The offices of Uber and Google have been raided by police.

Amazon, Apple and Google have all faced antitrust scrutiny as well as scrutiny over tax avoidance tactics.

Facebook, Twitter, YouTube and other prominent services are now required to crack down on hate speech “quickly and efficiently.” And Google is required to delete personal information appearing in its search results upon request.

In recent years, the clash between European regulators and the self-styled “disruptors” of Silicon Valley has escalated, potentially threatening the relentless growth of the billion-dollar giants.

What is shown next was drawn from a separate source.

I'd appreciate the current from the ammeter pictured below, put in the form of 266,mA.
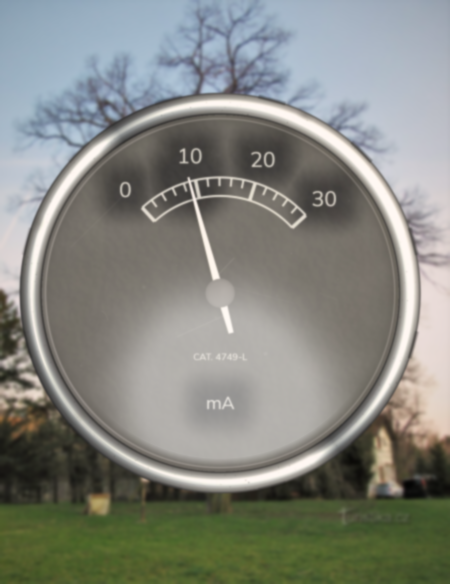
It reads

While U.S. regulators (and consumers) have occasionally pushed back on the tech industry’s handling of taxes, privacy and local laws that upstarts like Airbnb and Uber consider to be outdated, European regulators tend to take a harder line to make sure all companies play by the same rules.

“There might be some cultural differences that have an impact on the way we see innovations,” Nathalie Vandystadt, a spokesperson for the European Commission, said in an interview this week on Mashable‘s Biz Please podcast, which you can listen to below or download on iTunes or Stitcher.

But she adds: “We are working to avoid any overregulation.”

Europe’s crackdown on U.S. tech companies has caught some big and small businesses off guard, according to Mark MacGann, a senior board advisor at Uber and its former head of public policy in Europe as well as a regulatory advisor to European startups.

“You didn’t have in Europe the culture that accepted risk-taking, that almost encouraged it and you didn’t have the access to capital,” MacGann said on the podcast. “That’s why a lot of companies started in Silicon Valley where you had all of those criteria, and then those companies came over to Europe and didn’t expect the ferocious opposition that you have in some countries.”

Uber, which actually traces its origin story to Europe (Paris, to be specific), initially tried to beat regulators there by running the same playbook it used in the US.

“It was sort of launch and get consumers to recognize the benefit and hope the politicians follow suit. That’s the approach that worked very well in the United States,” MacGann says.

“That didn’t quite work [in Europe],” he says. “These are different political cultures, very conservative. Now Uber is partnering with governments, partnering with cities.”

Unsurprisingly given his position, MacGann is confident Uber will survive and thrive in Europe, but he worries about the impact overregulation on the continent could have on younger startups.

“It’s the climate for innovation and entrepreneurship that I’m most preoccupied about,” he says.